Among the top 3 finalists revealed on the 9th of September 2020 included the entry submitted by the team of designers Tharindu Perera, Viranga Waduge and ARTRA Canvas artist Pulasthi Handunge who represented the City School of Architecture.
The students were placed under the mentorship of Ismael Abedin Ingelmo, founder of DXMID, an international Interior design and Sustainability consultancy for a period of one month.
The sculpture in question is based on the notion that “the only constant in life is change itself”. This was the thought process of Greek philosopher Heraclitus. This means that change is slow, and it gives a false interpretation that change is non-existent; while it is a constant ongoing process. The students cited the venture of King Vijaya as an example; at first, the Sri Lankan natives showed reluctance to accept the change brought by the new king, but in time these changes were subtly integrated into the culture of the future generations.
Likewise, the objective of the sculpture is to create a link between the past, present and the future thus creating a dream like experience; leaving room for ever-lasting change and a multitude of contrasting interpretations according to the viewer’s perspective.
The base material used in the sculpture is copper. Reminiscent of the copper colored beaches of Ceylon that earned its name ‘Thambapanni’. This makes it a monolithic construction. The “Lodiya” sculpture as dubbed by the students is subjected to change on a daily basis. Its movement can alter considering various factors like the movement of the wind. However, the accumulated change that is expected over time is the discoloration of the surface as it gets plastered with patina which formulates on the surface of copper. This symbolizes the cycle of aging over time as it eventually becomes one with the environment.
The silver orb hung on the center keeps the sculpture’s form and shape; thus maintaining balance. Viewing this brand new sculpture in the distant future, one might be able to see the aspects which have changed, and realize what have remained constant.
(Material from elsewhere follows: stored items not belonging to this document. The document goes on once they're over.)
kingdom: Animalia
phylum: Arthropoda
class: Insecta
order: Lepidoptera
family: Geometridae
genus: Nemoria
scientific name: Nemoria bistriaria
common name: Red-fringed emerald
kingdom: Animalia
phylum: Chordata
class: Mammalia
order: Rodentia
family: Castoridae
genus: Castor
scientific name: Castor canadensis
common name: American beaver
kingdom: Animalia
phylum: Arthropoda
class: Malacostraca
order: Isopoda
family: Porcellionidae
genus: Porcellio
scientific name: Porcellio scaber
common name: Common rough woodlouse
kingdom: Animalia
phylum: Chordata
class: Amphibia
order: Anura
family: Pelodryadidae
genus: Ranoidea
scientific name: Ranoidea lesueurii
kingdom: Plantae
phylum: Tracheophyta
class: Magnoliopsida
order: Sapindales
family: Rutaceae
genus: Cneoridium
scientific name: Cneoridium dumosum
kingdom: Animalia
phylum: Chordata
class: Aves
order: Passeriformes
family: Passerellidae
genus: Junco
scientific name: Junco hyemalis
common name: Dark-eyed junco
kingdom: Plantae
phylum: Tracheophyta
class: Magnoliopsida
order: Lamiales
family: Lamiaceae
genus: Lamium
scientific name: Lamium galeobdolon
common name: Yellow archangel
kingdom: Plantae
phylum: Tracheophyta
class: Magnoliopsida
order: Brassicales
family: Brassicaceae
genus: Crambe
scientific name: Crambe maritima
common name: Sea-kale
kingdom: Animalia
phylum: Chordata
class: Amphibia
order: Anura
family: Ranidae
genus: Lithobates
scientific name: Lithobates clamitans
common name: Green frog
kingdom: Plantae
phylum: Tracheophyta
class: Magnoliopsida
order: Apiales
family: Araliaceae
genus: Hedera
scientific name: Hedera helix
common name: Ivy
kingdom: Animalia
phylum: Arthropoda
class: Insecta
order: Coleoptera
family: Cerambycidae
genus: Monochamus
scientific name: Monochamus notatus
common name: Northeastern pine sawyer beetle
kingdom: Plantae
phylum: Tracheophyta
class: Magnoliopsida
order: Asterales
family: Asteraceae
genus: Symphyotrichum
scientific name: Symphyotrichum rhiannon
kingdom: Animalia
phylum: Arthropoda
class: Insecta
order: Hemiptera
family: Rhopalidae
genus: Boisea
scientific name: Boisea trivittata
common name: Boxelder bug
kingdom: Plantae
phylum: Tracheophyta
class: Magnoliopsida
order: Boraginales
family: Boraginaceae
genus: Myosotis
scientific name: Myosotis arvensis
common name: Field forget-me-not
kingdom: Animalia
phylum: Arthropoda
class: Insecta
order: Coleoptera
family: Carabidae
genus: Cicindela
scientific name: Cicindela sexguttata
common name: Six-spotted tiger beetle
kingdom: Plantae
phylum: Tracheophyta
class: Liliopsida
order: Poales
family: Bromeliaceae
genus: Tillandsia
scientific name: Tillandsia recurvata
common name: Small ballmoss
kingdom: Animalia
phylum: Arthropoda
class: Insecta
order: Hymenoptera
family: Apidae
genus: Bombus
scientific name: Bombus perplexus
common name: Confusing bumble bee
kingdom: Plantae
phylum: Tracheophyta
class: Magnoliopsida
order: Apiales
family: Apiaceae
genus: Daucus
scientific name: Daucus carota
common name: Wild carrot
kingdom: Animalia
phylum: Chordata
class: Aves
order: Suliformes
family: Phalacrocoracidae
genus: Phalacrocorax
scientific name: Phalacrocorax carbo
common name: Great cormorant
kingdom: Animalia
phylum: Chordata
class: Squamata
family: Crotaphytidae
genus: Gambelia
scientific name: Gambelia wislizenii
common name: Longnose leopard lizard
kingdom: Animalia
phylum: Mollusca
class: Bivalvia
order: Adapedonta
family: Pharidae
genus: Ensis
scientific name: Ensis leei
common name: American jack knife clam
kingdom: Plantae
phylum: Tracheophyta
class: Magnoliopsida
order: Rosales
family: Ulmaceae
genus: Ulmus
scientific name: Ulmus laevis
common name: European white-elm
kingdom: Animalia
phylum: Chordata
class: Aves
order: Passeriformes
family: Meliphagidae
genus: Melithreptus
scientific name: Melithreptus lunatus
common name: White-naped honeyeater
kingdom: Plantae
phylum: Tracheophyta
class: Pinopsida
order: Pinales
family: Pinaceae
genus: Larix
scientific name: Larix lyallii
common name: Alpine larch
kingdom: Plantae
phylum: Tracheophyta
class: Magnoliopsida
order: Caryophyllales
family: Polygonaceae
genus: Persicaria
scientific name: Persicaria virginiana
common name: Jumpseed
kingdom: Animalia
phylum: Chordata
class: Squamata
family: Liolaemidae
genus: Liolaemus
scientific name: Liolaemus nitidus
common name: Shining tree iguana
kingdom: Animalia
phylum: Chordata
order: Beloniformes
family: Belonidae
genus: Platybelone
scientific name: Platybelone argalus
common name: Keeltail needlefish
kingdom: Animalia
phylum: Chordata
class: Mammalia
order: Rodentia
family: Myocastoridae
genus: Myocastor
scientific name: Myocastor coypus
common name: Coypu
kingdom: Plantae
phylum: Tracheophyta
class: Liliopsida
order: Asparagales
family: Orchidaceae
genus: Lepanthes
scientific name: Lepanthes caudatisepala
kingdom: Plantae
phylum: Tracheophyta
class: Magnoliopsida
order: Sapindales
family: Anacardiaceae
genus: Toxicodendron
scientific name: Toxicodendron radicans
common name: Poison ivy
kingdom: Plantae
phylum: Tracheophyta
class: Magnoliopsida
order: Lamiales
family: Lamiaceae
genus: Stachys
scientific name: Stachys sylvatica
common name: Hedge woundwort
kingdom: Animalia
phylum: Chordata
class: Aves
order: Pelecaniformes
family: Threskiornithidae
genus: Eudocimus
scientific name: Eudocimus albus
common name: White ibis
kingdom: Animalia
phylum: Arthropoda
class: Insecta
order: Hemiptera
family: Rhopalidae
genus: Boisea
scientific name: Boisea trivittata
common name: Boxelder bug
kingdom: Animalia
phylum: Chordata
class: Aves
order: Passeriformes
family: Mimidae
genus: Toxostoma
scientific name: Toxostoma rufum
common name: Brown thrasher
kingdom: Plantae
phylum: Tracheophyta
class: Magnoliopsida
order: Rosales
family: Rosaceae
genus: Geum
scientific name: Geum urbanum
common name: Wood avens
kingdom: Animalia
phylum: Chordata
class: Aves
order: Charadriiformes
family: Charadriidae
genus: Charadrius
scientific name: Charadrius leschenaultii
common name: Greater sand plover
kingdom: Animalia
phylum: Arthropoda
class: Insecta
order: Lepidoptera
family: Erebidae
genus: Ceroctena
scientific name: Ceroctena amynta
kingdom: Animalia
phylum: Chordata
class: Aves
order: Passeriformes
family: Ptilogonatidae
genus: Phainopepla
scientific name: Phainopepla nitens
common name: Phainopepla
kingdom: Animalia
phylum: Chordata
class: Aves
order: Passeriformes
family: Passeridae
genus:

This will create a link between the past and the future whilst bringing in a sense of nostalgia for someone who was present to witness the creation of the sculpture.
It was only a matter of time till this entry earned them the honor of being recognized as the victors of the competition. As the depth of their triumph kicked in, the winning members shared their roar of victory as follows.
“Being a student and having the opportunity to call such a landmark design our own is a huge achievement for us all. Especially when it’s the first public art installation in such an illustrious location. The whole series of workshops conducted by Ismael and the rest of the team was a wonderful exposure for us as students and will help to enrich our career.”
“For me it’s an achievement of a lifetime. I have been creating assembled art for a while now so this was a great opportunity to showcase our work. It was also a great team effort as we each contributed in our own ways and we came this far because of the strengths of each team member. Winning this makes us want to keep doing more art and share it with the world”.
The final presentation was graced with the presence of world renowned engineer Cecil Balmond. With such influence and inspiration accumulated along with yet another glorious triumph, the creative young minds of City School of Architecture can set their target on their bright and prosperous future endeavors.